Genetic recombination and DNA transpositions induced by pteridines and extracts of pteridine-treated diapausing chrysalids and mutants injected in Drosophila melanogaster.

摘要

This paper presents the results of two different treatments using pteridines in Drosophila melanogaster larvae: injection of pteridines alone; and injection of extracts from diapaused Pieris brassicae chrysalids treated with pteridines. Genetic analysis reveals first the induction of lethal or visible recessive mutations that give rise mostly to developmental mutants with variable phenotypes, and second the induction of genetic recombinations. Both treatments disturb genetic recombination in F1 female female issued from the treated larvae. This disturbance is evidenced by the increase in the rate of recombination particularly in the centromere region, and induces in F1 female female and male male clusters of mitotic recombinations of premeiotic origin. These two observations present an analogy with hybrid dysgenesis in the P-M system. This suggests that the treatments either promote the mobility of transposons in female and male larvae and their progeny, or affect the system controlling transposon mobility and integration at specific chromosomal sites.
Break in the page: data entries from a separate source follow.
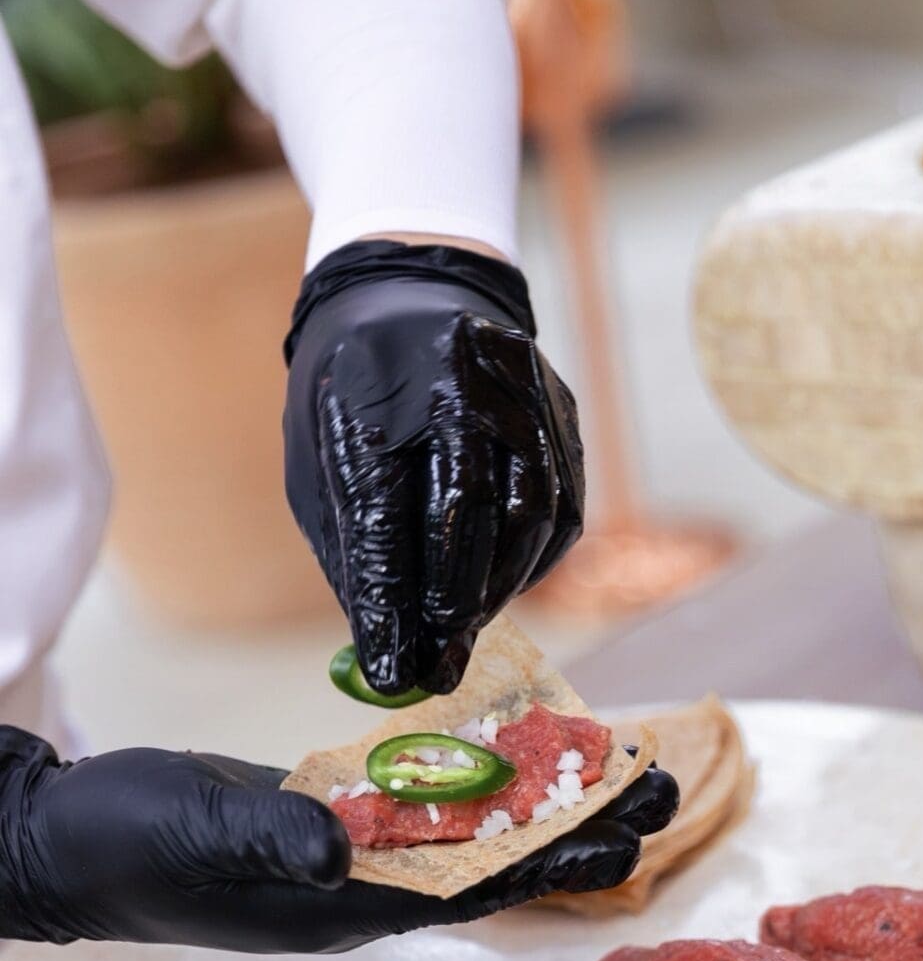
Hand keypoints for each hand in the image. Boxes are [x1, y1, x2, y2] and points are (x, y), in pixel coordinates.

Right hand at [0, 730, 676, 953]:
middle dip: (577, 829)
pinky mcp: (334, 814)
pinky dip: (476, 770)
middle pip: (494, 860)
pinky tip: (522, 741)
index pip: (475, 891)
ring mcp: (351, 854)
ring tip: (618, 758)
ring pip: (468, 826)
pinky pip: (424, 797)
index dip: (553, 865)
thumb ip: (272, 840)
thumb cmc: (128, 845)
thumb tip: (347, 849)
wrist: (71, 838)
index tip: (628, 836)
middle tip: (661, 788)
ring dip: (543, 795)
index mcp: (347, 909)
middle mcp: (366, 889)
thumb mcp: (199, 833)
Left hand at [283, 240, 583, 698]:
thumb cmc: (354, 395)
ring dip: (499, 588)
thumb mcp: (323, 462)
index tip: (392, 670)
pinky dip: (531, 561)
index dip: (389, 600)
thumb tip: (385, 652)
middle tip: (438, 664)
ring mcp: (518, 388)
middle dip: (452, 603)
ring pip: (528, 509)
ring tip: (465, 631)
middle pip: (466, 507)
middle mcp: (453, 377)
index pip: (381, 509)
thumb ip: (352, 552)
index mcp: (369, 387)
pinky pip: (561, 505)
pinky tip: (501, 587)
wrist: (413, 290)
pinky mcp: (560, 409)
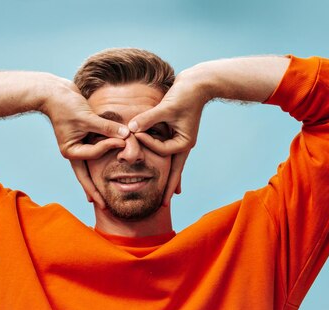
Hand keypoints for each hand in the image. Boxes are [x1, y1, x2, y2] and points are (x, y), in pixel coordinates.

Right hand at [40, 76, 129, 206]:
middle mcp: (73, 152)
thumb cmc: (66, 104)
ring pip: (88, 169)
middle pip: (85, 177)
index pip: (94, 154)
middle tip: (104, 207)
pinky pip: (93, 155)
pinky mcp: (82, 140)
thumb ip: (106, 127)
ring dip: (95, 182)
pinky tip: (102, 174)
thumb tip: (126, 135)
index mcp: (71, 151)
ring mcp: (77, 148)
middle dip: (94, 192)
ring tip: (101, 199)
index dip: (110, 147)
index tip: (124, 139)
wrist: (53, 92)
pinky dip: (100, 161)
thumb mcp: (87, 116)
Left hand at [127, 68, 211, 205]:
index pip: (162, 150)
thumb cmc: (185, 94)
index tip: (135, 133)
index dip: (147, 142)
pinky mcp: (176, 134)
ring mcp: (180, 141)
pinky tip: (163, 170)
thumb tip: (130, 129)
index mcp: (184, 142)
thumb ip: (148, 119)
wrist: (198, 83)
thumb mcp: (166, 107)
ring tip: (167, 196)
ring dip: (169, 179)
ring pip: (172, 164)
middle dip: (169, 188)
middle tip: (162, 206)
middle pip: (175, 172)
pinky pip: (167, 152)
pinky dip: (163, 161)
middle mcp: (183, 145)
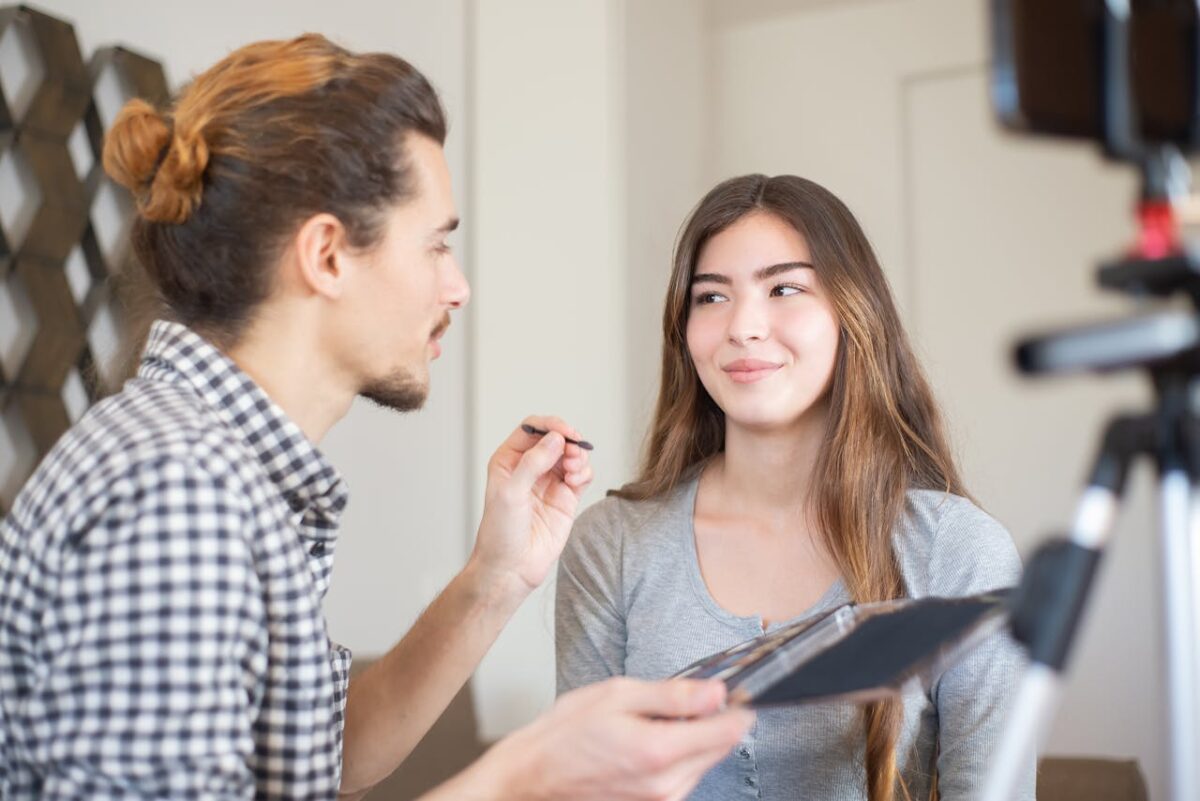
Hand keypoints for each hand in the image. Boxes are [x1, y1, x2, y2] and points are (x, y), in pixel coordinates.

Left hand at [469, 415, 593, 597]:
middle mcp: (529, 467)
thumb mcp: (511, 492)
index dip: (550, 426)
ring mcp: (549, 482)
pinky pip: (581, 475)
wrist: (512, 567)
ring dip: (578, 456)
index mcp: (509, 460)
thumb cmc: (501, 532)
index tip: (565, 433)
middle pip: (555, 439)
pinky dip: (584, 472)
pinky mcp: (566, 498)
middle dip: (568, 441)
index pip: (532, 429)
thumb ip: (533, 463)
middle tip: (574, 453)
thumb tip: (556, 439)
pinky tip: (577, 480)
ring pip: (571, 455)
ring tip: (575, 469)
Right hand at [479, 678, 753, 800]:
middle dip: (711, 721)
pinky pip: (686, 778)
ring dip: (693, 740)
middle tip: (680, 702)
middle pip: (721, 748)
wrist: (536, 775)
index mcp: (659, 750)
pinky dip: (678, 757)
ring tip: (653, 724)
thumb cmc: (567, 732)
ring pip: (704, 763)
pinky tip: (648, 744)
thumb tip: (717, 692)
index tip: (728, 692)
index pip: (729, 731)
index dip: (736, 707)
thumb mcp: (618, 695)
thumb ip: (673, 694)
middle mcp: (667, 784)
We used in situ hybridization to test our hypotheses, using P, I and copia-like probes. P yields a positive response both at the level of gonadal sterility (gonadal dysgenesis test) and in situ hybridization: after treatment, Oregon K and the wing-altered mutant bspw exhibit a normal number of P elements whereas the maternal strain Oregon K is totally devoid of P. This mutant bspw carries the neutral strain Q (a variant of P), which cannot produce P-M dysgenesis. The implication of these findings for understanding the mode of action of pteridines is twofold: (1) pteridines may be mutagenic agents which perturb meiotic and mitotic recombination; and (2) pteridines disturb the system regulating the mobility and insertion of P elements.